→ Supplied text
CompletableFuture Chain uncompleted -> Garbage Collector?

CompletableFuture Chain uncompleted -> Garbage Collector? - java

if i have one (or more) CompletableFuture not started yet, and on that method(s) a few thenApplyAsync(), anyOf()-methods.
Will the Garbage Collector remove all of that?
If there is a join()/get() at the end of that chain -> same question: Will the Garbage Collector remove all of that?
Maybe we need more information about that context of the join().
That join is in a Thread the last command, and there are no side-effects.
So is in that case the Thread still active? - Java Thread Garbage collected or not
Anyway is that a good idea, to push a poisen-pill down the chain, if im sure (maybe in a try-catch-finally), that i will not start that Completable-chain, or is that not necessary?
The question is because of something like that? (https://bugs.openjdk.java.net/browse/JDK-8160402)
Some related question to it: When is the Thread-Executor signaled to shedule a new task? I think, when the CompletableFuture goes to the next chained CompletableFuture?. So i must only carry on memory-leaks and not thread-leaks?
Edit: What i mean with a not started CompletableFuture?
i mean a var notStartedCompletableFuture = new CompletableFuture<Object>(); instead of a CompletableFuture.supplyAsync(....);
I can start the notStartedCompletableFuture in that way:
notStartedCompletableFuture.complete(new Object); later in the program-flow or from another thread.
Edit 2: A more detailed Example:
AtomicReference<CompletableFuture<Object>> outsideReference=new AtomicReference<>();
final var myOuterThread = new Thread(() ->
{
final var A = new CompletableFuture<Object>();
final var B = new CompletableFuture<Object>();
final var C = A.thenApplyAsync((element) -> new Object());
final var D = CompletableFuture.anyOf(A, C);
A.complete(new Object());
// throw new RuntimeException();
//outsideReference.set(B);
----->B.complete(new Object());<------ Edit: this shouldn't be here, i remove it in my next iteration
D.join();
});
myOuterThread.start();
//myOutherThread variable is nowhere else referenced, it's sayed so a local variable, to point on my text on it^^
So in the normal case here in my example i don't have a outside
reference. The CompletableFutures in the thread have never a chance
getting completed. Normally the GC can safely erase both the thread
and and the content in there, the CompetableFutures. But i don't
think so, that this would happen?

→ Problems to solve
a: Write out the stretch of the CompletableFuture garbage-collection thread from "If there is" through "and not thread-leaks?" again, switching "Thread-Executor" to "thread pool".
b: Proceed with the CompletableFuture garbage-collection thread, starting after its last sentence.

(Items from a data source)
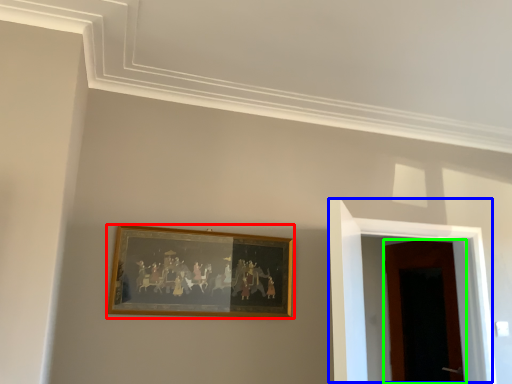
Question: Which is farther away from picture frame (highlighted by a red box)? door (highlighted by a blue box) or door (highlighted by a green box)?

Choices:
 (A) door
 (B) door

Answer: (B)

→ Exercise responses
a:
If there is a join()/get() at the end of that chain -> same question: Will the Garbage Collector remove all of that?
Maybe we need more information about that context of the join().
That join is in a Thread the last command, and there are no side-effects.
So is in that case the Thread still active? - Java Thread Garbage collected or not
Anyway is that a good idea, to push a poisen-pill down the chain, if im sure (maybe in a try-catch-finally), that i will not start that Completable-chain, or is that not necessary?
The question is because of something like that? (https://bugs.openjdk.java.net/browse/JDK-8160402)
Some related question to it: When is the thread pool signaled to shedule a new task? I think, when the CompletableFuture goes to the next chained CompletableFuture?. So i must only carry on memory-leaks and not thread-leaks?

b:
If I abbord this by throwing an exception -> the join() is never
reached, then i think all would be erased by the GC?
If I give one of the CompletableFutures to the outside by that AtomicReference, there then could be an chance to unblock the join(), There should be no GC here, until the unblock happens. BUT! the waiting myOuterThread on that join() doesen't have to to there anything more after the join(). So it could be an optimization erasing that Thread, before someone from outside completes B. But I think this would be also not happen?!
One more question here, how I can proof that behavior, if threads are blocked by waiting on a join() or are returned to a Thread-Pool?, where the Thread also "blocks"?

You seem to be struggling with different ways that CompletableFuture might leak, depending on how you created it. But it doesn't matter how, where, when or why it was created. The only thing that matters is whether or not it is still reachable.
Will the Garbage Collector remove all of that?
There are two places where we would expect there to be references to a CompletableFuture:
In the Runnable (or whatever) that would complete the future.
In any other code that would (at some point) attempt to get the eventual value from the future.
If you have a call thenApplyAsync() or anyOf() then the reference Runnable is in the arguments to that call. If the call can still happen, then the reference to the Runnable must still be reachable.
In your example:
var notStartedCompletableFuture = new CompletableFuture<Object>();
if the variable notStartedCompletableFuture is still accessible by some code that is still executing, then that CompletableFuture is reachable and won't be garbage collected.
On the other hand, if notStartedCompletableFuture is no longer accessible, and if the future is no longer reachable by some other path, then it won't be reachable at all ... and will be a candidate for garbage collection.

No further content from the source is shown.